Namibia's President Hage Geingob hailed him as a "warrior."
Geingob said: "Comrade Robert Mugabe (was) an outstanding revolutionary, a tenacious freedom fighter and dedicated Pan Africanist... President Mugabe made enormous sacrifices in the struggle against injustice and the liberation of Southern Africa from racist subjugation and colonial oppression."
"Mugabe was an outstanding national liberation movement leader and politician of Zimbabwe," said Chinese foreign ministry spokesman Geng Shuang.
"Throughout his life, he has firmly defended the sovereignty of his country, opposed foreign interference, and actively promoted China-Zimbabwe and China-Africa friendship and cooperation," Shuang.
Tanzania's President John Magufuli tweeted in Swahili: "Africa loses a brave, determined leader, an Africanist who turned the rejection of colonisation into action.

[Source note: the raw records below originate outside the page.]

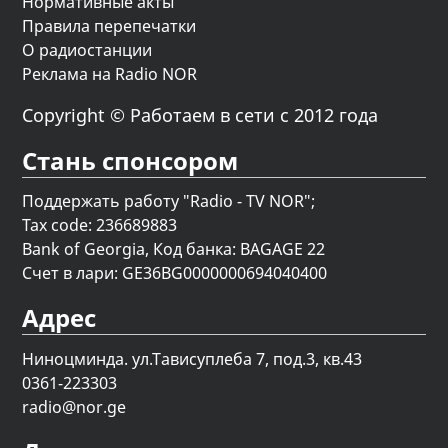
Нормативные акты
Правила перепечатки
О радиостанции
Реклама на Radio NOR
Copyright © Работаем в сети с 2012 года
Стань спонсором
Поддержать работу "Radio - TV NOR";
Tax code: 236689883
Bank of Georgia, Код банка: BAGAGE 22
Счет в лари: GE36BG0000000694040400
Адрес
Ниноцминда. ул.Тависуплеба 7, под.3, кв.43
0361-223303
radio@nor.ge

May God let his soul rest in peace."
Russian President Vladimir Putin said: "Many important dates in Zimbabwe's modern history are tied to the name of Robert Mugabe. He made a great personal contribution to the battle for your country's independence, to the building of Zimbabwean state institutions."
South Africa's President Cyril Ramaphosa recalled two country's shared history and solidarity in fighting colonialism.
"Under President Mugabe’s leadership, Zimbabwe’s sustained and valiant struggle against colonialism inspired our own struggle against apartheid and built in us the hope that one day South Africa too would be free."
However, a statement from Briain's foreign ministry highlighted the human rights violations under Mugabe's rule.
"We express our condolences to those who mourn Robert Mugabe's death. However, Zimbabweans suffered for too long as a result of Mugabe's autocratic role," the statement said.
Europen Union's statement focused on the country's democracy.
"The EU will continue to stand by Zimbabwe and its people, to support reconciliation and to help ensure a united, prosperous, secure a democratic future for all Zimbabweans," a statement said.